**Aim of the exercise:**
The data must be written out once more, precisely as given.

**Data provided:**
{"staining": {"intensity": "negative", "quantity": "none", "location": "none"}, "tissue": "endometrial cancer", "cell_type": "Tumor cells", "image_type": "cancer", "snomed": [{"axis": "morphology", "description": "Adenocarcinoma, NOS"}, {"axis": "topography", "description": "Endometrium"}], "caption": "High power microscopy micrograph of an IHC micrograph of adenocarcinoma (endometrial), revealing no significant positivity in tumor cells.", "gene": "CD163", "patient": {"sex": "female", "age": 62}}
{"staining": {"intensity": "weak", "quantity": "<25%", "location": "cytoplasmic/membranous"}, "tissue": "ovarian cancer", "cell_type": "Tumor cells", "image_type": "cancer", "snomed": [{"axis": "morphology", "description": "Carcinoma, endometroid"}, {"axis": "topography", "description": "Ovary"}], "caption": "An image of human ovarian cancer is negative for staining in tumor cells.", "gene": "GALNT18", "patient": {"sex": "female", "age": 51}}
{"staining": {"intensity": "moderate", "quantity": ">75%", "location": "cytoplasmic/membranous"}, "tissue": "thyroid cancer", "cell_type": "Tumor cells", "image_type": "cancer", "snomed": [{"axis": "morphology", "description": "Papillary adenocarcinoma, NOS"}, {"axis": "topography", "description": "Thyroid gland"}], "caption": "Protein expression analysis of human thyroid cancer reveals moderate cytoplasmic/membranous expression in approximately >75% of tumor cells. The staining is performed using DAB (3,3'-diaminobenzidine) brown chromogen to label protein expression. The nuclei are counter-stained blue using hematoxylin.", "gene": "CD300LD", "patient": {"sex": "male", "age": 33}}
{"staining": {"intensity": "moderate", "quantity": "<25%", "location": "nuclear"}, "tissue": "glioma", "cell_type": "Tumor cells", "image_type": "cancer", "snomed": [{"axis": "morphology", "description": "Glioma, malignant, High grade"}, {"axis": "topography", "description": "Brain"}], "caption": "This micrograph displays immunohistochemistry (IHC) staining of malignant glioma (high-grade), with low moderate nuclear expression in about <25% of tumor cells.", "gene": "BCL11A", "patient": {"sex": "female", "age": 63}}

**Task result:**
{"staining": {"intensity": "negative", "quantity": "none", "location": "none"}, "tissue": "endometrial cancer", "cell_type": "Tumor cells", "image_type": "cancer", "snomed": [{"axis": "morphology", "description": "Adenocarcinoma, NOS"}, {"axis": "topography", "description": "Endometrium"}], "caption": "High power microscopy micrograph of an IHC micrograph of adenocarcinoma (endometrial), revealing no significant positivity in tumor cells.", "gene": "CD163", "patient": {"sex": "female", "age": 62}}
{"staining": {"intensity": "weak", "quantity": "<25%", "location": "cytoplasmic/membranous"}, "tissue": "ovarian cancer", "cell_type": "Tumor cells", "image_type": "cancer", "snomed": [{"axis": "morphology", "description": "Carcinoma, endometroid"}, {"axis": "topography", "description": "Ovary"}], "caption": "An image of human ovarian cancer is negative for staining in tumor cells.", "gene": "GALNT18", "patient": {"sex": "female", "age": 51}}
{"staining": {"intensity": "moderate", "quantity": ">75%", "location": "cytoplasmic/membranous"}, "tissue": "thyroid cancer", "cell_type": "Tumor cells", "image_type": "cancer", "snomed": [{"axis": "morphology", "description": "Papillary adenocarcinoma, NOS"}, {"axis": "topography", "description": "Thyroid gland"}], "caption": "Protein expression analysis of human thyroid cancer reveals moderate cytoplasmic/membranous expression in approximately >75% of tumor cells. The staining is performed using DAB (3,3'-diaminobenzidine) brown chromogen to label protein expression. The nuclei are counter-stained blue using hematoxylin.", "gene": "CD300LD", "patient": {"sex": "male", "age": 33}}
{"staining": {"intensity": "moderate", "quantity": "<25%", "location": "nuclear"}, "tissue": "glioma", "cell_type": "Tumor cells", "image_type": "cancer", "snomed": [{"axis": "morphology", "description": "Glioma, malignant, High grade"}, {"axis": "topography", "description": "Brain"}], "caption": "This micrograph displays immunohistochemistry (IHC) staining of malignant glioma (high-grade), with low moderate nuclear expression in about <25% of tumor cells.", "gene": "BCL11A", "patient": {"sex": "female", "age": 63}}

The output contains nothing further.